The book deals frankly with the pitfalls of attacking others when differences arise. Red- baiting is an example. The author explains how this led to major speakers withdrawing before the November 1971 march. Years later it became clear that FBI infiltration was responsible for much of the redbaiting (as in the civil rights, anti-war, and labor movements).

Rosenstock reinforces the point that second wave feminism as a whole was not a monolith. In contrast to many mainstream feminist groups of this era, the feminists in this book stand out for understanding the need to act in solidarity with other movements (the anti-Vietnam War movement and the Black Liberation struggle are two examples.)

They saw mass actions as the way to build coalitions and unite the greatest number of people around common goals, focusing on what we agree on now, even if we don’t share agreement on everything in the future.

What Was Won?

Despite divergent strategies, a burgeoning feminist movement that included teach-ins, testimonies, class action suits, marches and rallies, along with the broader atmosphere of protest by millions during the 1960s and early ’70s, combined to win a major concession: the historic 1973 U.S. Supreme Court Roe v. Wade ruling which legalized abortion through 24 weeks of pregnancy. Millions of lives were saved.

Following this victory other reforms were won, including affirmative action and women’s studies programs. Women, including the feminists in this book, made inroads into new occupations, trailblazing into factory and technical jobs not previously open to women.

Many of these feminists remained politically active, including marching for the ERA, in support of gay and lesbian rights, in labor struggles, against other U.S. imperialist wars, and for expanding abortion access. They participated in the historic Women’s March of millions in January 2017 after the election of the misogynist, racist and xenophobic Trump.
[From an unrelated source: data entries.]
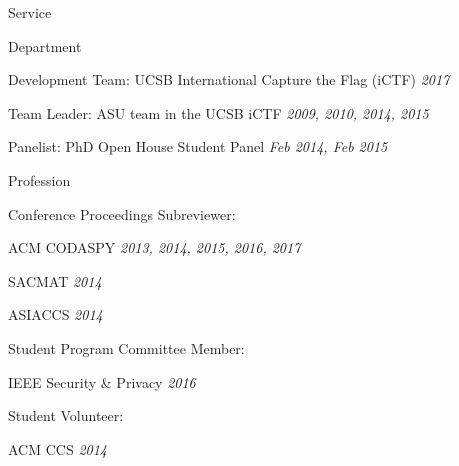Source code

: 
\begin{rSection}{Service}

  \begin{rBulletSubsection}{Department}

    \item Development Team: UCSB International Capture the Flag (iCTF) \hfill \emph{2017}

    \item Team Leader: ASU team in the UCSB iCTF \hfill \emph{2009, 2010, 2014, 2015}

    \item Panelist: PhD Open House Student Panel \hfill \emph{Feb 2014, Feb 2015}

  \end{rBulletSubsection}

  \begin{rBulletSubsection}{Profession}

    \item Conference Proceedings Subreviewer:
      \begin{rBulletList}

        \item ACM CODASPY \hfill \emph{2013, 2014, 2015, 2016, 2017}

        \item SACMAT \hfill \emph{2014}

        \item ASIACCS \hfill \emph{2014}

      \end{rBulletList}

    \item Student Program Committee Member:
      \begin{rBulletList}

        \item IEEE Security \& Privacy \hfill \emph{2016}

      \end{rBulletList}

    \item Student Volunteer:
      \begin{rBulletList}

        \item ACM CCS \hfill \emph{2014}

      \end{rBulletList}

  \end{rBulletSubsection}


\end{rSection}
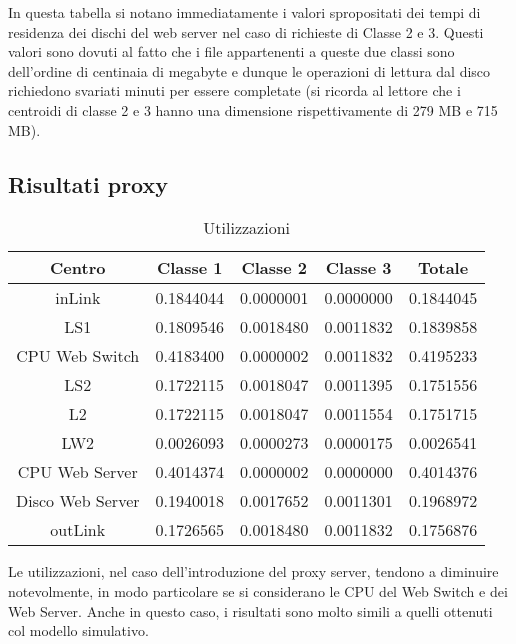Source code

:In questa tabella si notano immediatamente i valori spropositati dei tempi di residenza dei dischi del web server nel caso di richieste di Classe 2 e 3. Questi valori sono dovuti al fatto che i file appartenenti a queste due classi sono dell'ordine di centinaia di megabyte e dunque le operazioni di lettura dal disco richiedono svariati minuti per essere completate (si ricorda al lettore che i centroidi di classe 2 e 3 hanno una dimensione rispettivamente di 279 MB e 715 MB).

\subsection{Risultati proxy}
\begin{table}[htbp]
\begin{center}
\begin{tabular}{|c|c|c|c|c|}
\hline
Centro	&Classe 1	&Classe 2	&Classe 3 &Totale\\
\hline
\hline
inLink & 0.1844044 & 0.0000001 & 0.0000000 & 0.1844045 \\ \hline
LS1 & 0.1809546 & 0.0018480 & 0.0011832 & 0.1839858 \\ \hline
CPU Web Switch & 0.4183400 & 0.0000002 & 0.0011832 & 0.4195233 \\ \hline
LS2 & 0.1722115 & 0.0018047 & 0.0011395 & 0.1751556 \\ \hline
L2 & 0.1722115 & 0.0018047 & 0.0011554 & 0.1751715 \\ \hline
LW2 & 0.0026093 & 0.0000273 & 0.0000175 & 0.0026541 \\ \hline
CPU Web Server & 0.4014374 & 0.0000002 & 0.0000000 & 0.4014376 \\ \hline
Disco Web Server & 0.1940018 & 0.0017652 & 0.0011301 & 0.1968972 \\ \hline
outLink & 0.1726565 & 0.0018480 & 0.0011832 & 0.1756876 \\ \hline
\end{tabular}
\end{center}
\caption{Utilizzazioni}
\label{utilizzazioni}
\end{table}
Le utilizzazioni, nel caso dell'introduzione del proxy server, tendono a diminuire notevolmente, in modo particolare se si considerano le CPU del Web Switch e dei Web Server. Anche in questo caso, i risultati sono molto simili a quelli ottenuti col modello simulativo.
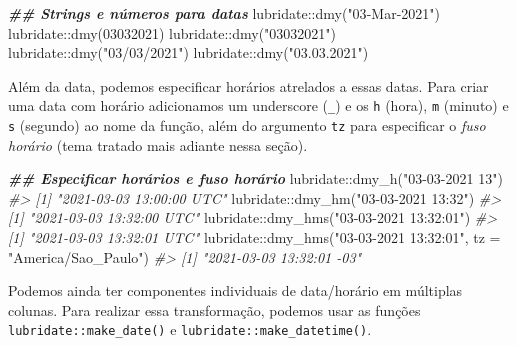 \documentclass[
]{book}
\newenvironment{Shaded}{\begin{snugshade}}{\end{snugshade}}
\newcommand{\AttributeTok}[1]{\textcolor[rgb]{0.61,0.61,0.61}{#1}}
\newcommand{\CommentTok}[1]{\textcolor[rgb]{0.37,0.37,0.37}{\textit{#1}}}
\newcommand{\DecValTok}[1]{\textcolor[rgb]{0.06,0.06,0.06}{#1}}
\newcommand{\DocumentationTok}[1]{\textcolor[rgb]{0.37,0.37,0.37}{\textbf{\textit{#1}}}}
\newcommand{\FunctionTok}[1]{\textcolor[rgb]{0,0,0}{#1}}
\newcommand{\NormalTok}[1]{#1}
\newcommand{\SpecialCharTok}[1]{\textcolor[rgb]{0,0,0}{#1}}
\newcommand{\StringTok}[1]{\textcolor[rgb]{0.5,0.5,0.5}{#1}}
\begin{document}
\begin{Shaded}
\begin{Highlighting}[]
\DocumentationTok{\#\# Strings e números para datas}
\NormalTok{lubridate}\SpecialCharTok{::}\FunctionTok{dmy}\NormalTok{(}\StringTok{"03{-}Mar{-}2021"}\NormalTok{)}
\NormalTok{lubridate}\SpecialCharTok{::}\FunctionTok{dmy}\NormalTok{(}\DecValTok{03032021}\NormalTok{)}
\NormalTok{lubridate}\SpecialCharTok{::}\FunctionTok{dmy}\NormalTok{(}\StringTok{"03032021"}\NormalTok{)}
\NormalTok{lubridate}\SpecialCharTok{::}\FunctionTok{dmy}\NormalTok{(}\StringTok{"03/03/2021"}\NormalTok{)}
\NormalTok{lubridate}\SpecialCharTok{::}\FunctionTok{dmy}\NormalTok{(}\StringTok{"03.03.2021"}\NormalTok{)}
\end{Highlighting}
\end{Shaded}

Além da data, podemos especificar horários atrelados a essas datas. Para criar uma data com horário adicionamos um underscore (\texttt{\_}) e os \texttt{h} (hora), \texttt{m} (minuto) e \texttt{s} (segundo) ao nome da função, além do argumento \texttt{tz} para especificar o \emph{fuso horário} (tema tratado mais adiante nessa seção).

\begin{Shaded}
\begin{Highlighting}[]
\DocumentationTok{\#\# Especificar horários e fuso horário}
\NormalTok{lubridate}\SpecialCharTok{::}\FunctionTok{dmy\_h}\NormalTok{(}\StringTok{"03{-}03{-}2021 13"}\NormalTok{)}
\CommentTok{\#\textgreater{} [1] "2021{-}03{-}03 13:00:00 UTC"}
\NormalTok{lubridate}\SpecialCharTok{::}\FunctionTok{dmy\_hm}\NormalTok{(}\StringTok{"03{-}03{-}2021 13:32"}\NormalTok{)}
\CommentTok{\#\textgreater{} [1] "2021{-}03{-}03 13:32:00 UTC"}
\NormalTok{lubridate}\SpecialCharTok{::}\FunctionTok{dmy\_hms}\NormalTok{(}\StringTok{"03{-}03{-}2021 13:32:01"}\NormalTok{)}
\CommentTok{\#\textgreater{} [1] "2021{-}03{-}03 13:32:01 UTC"}
\NormalTok{lubridate}\SpecialCharTok{::}\FunctionTok{dmy\_hms}\NormalTok{(}\StringTok{"03{-}03{-}2021 13:32:01"}\NormalTok{, }\AttributeTok{tz =} \StringTok{"America/Sao\_Paulo"}\NormalTok{)}
\CommentTok{\#\textgreater{} [1] "2021{-}03{-}03 13:32:01 {-}03"}
\end{Highlighting}
\end{Shaded}

Podemos ainda ter componentes individuais de data/horário em múltiplas colunas. Para realizar essa transformação, podemos usar as funções \texttt{lubridate::make\_date()} e \texttt{lubridate::make\_datetime()}.
\end{document}
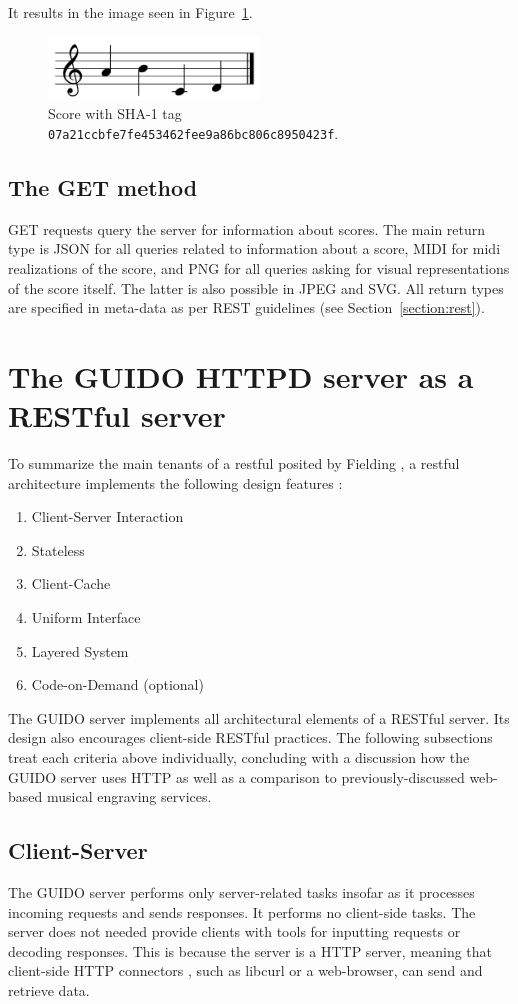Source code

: \documentclass{article}
\begin{document}
It results in the image seen in Figure~\ref{fig:figure1}.
\begin{figure}[h]
  \centering
    \includegraphics[width=0.5\textwidth]{figure1}
  \cprotect\caption{\label{fig:figure1}Score with SHA-1 tag \verb=07a21ccbfe7fe453462fee9a86bc806c8950423f=.}
\end{figure}


\subsection{The GET method}\label{subsection:get}
GET requests query the server for information about scores. The main return type is JSON for all queries related to information about a score, MIDI for midi realizations of the score, and PNG for all queries asking for visual representations of the score itself.  The latter is also possible in JPEG and SVG.  All return types are specified in meta-data as per REST guidelines (see Section~\ref{section:rest}).\par
\section{The GUIDO HTTPD server as a RESTful server}\label{section:guido-restful}
To summarize the main tenants of a restful posited by Fielding \cite{Fielding00}, a restful architecture implements the following design features :
\begin{enumerate}[noitemsep]
\item Client-Server Interaction
\item Stateless
\item Client-Cache
\item Uniform Interface
\item Layered System
\item Code-on-Demand (optional)
\end{enumerate}
The GUIDO server implements all architectural elements of a RESTful server.  Its design also encourages client-side RESTful practices.  The following subsections treat each criteria above individually, concluding with a  discussion how the GUIDO server uses HTTP as well as a comparison to previously-discussed web-based musical engraving services.
\subsection{Client-Server}
The GUIDO server performs only server-related tasks insofar as it processes incoming requests and sends responses.  It performs no client-side tasks.  The server does not needed provide clients with tools for inputting requests or decoding responses.  This is because the server is a HTTP server, meaning that client-side HTTP connectors \cite{Fielding00}, such as libcurl or a web-browser, can send and retrieve data.
\end{document}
Within weeks of the 1973 Roe ruling and following the withdrawal of U.S. troops from Vietnam, many in the broader movement were demobilized and demoralized. Most of the mainstream feminist organizations pursued a strategy of relying on elected officials and courts to defend what was gained. Meanwhile feminists in this book continued to advocate for relying on the power of a collective movement.

The electoral strategy has not advanced women’s rights. Years of mounting restrictions led us to today, dealing major blows to abortion rights and reproductive justice.

Inspiration for Today!

Inside the Second Wave of Feminism arrives at a pivotal moment, when much that these feminists fought for is in peril. January 2023 should have been a celebration of 50 years of constitutionally protected legal abortion. Instead, the June 2022 U.S. Supreme Court’s Dobbs decision and overturn of Roe are part of intensifying assaults on women and all working people.

LGBTQ rights, the rights of Black, Indigenous and all people of color, are threatened in the context of deepening inequality in health care, education, housing, and the impact of environmental devastation. Young women today grew up expecting the right to choose if and when to have children and what a family should look like, not bound by new restrictions on bodily autonomy.

Young people are not giving up without a fight to restore what was lost and win more. We see evidence of their anger with the overwhelming turnout in favor of preserving abortion rights in the November 2022 elections, in Kansas last August, and with many also taking to the streets.

The feminists in Inside the Second Wave shook up the world AND their own lives. I was excited to read the book, reviving memories of my own participation in the second wave, and inspired by its rich lessons being shared with young activists today. We need a sustained and fighting movement that mirrors the dynamic energy, creativity, commitment, and comprehensive reach of the feminist voices in this book.

January-February 2023, ATC 222

2 comments

  1. Great review! You summed up the essence of all the issues faced durning that time in the women’s movement.